Harker feels the blanket approach for issuing COVID-19 health orders by the Alberta government should be replaced with a region-by-region or community-by-community approach instead to limit the risk of COVID-19 spread. More importantly, he says, he and his group are frustrated the province has yet to unveil any kind of phased plan for reopening the economy like the Saskatchewan and Ontario governments have done recently.

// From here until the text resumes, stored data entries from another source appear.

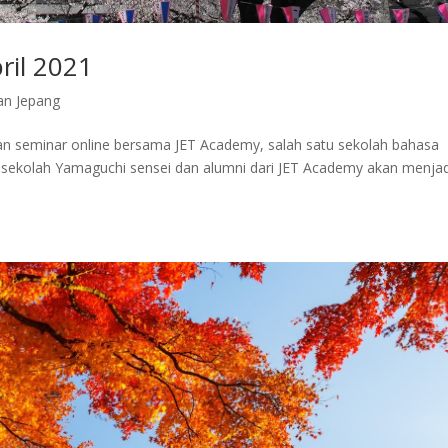
ril 2021
an Jepang
n seminar online bersama JET Academy, salah satu sekolah bahasa
a sekolah Yamaguchi sensei dan alumni dari JET Academy akan menjad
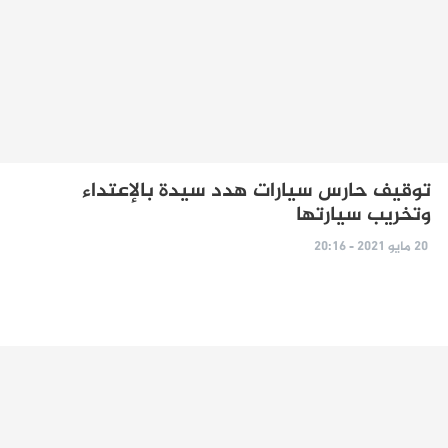
توقيف حارس سيارات هدد سيدة بالإعتداء
وتخريب سيارتها
20 مايو 2021 - 20:16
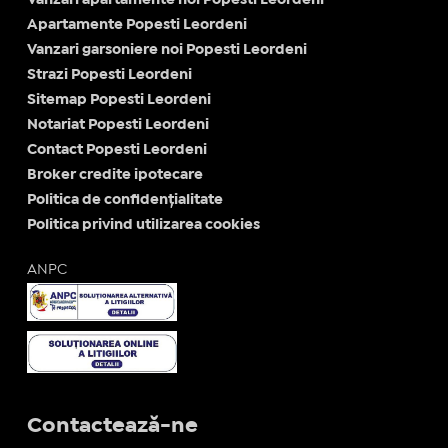
Apartamente Popesti Leordeni
Vanzari garsoniere noi Popesti Leordeni
Strazi Popesti Leordeni
Sitemap Popesti Leordeni
Notariat Popesti Leordeni
Contact Popesti Leordeni
Broker credite ipotecare
Politica de confidențialitate
Politica privind utilizarea cookies
ANPC
Contactează-ne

“I think that’s what everybody is after,” Harker says. “They want to see it laid out with the government saying, ‘This is our plan. We’re moving forward.'”At this stage, it is not going to be a magic wand and everything opens the next day, but everyone wants to see that plan like Saskatchewan kind of is moving that way, Ontario is moving that way, and I think where you see in Quebec starting to see them get back into school a bit. We are going: ‘Maybe, we should be trying to move this thing a little bit as far as for our economy, and getting our economy started up a little bit and see how it goes.'”We haven’t seen that in Alberta yet,” he states. “People are getting impatient, naturally, and wanting to see that. We want to see a plan of action, and see that is being rolled out sooner rather than later.”

The “For Southern Alberta” convoy departed at 8 a.m. from Raymond on Wednesday.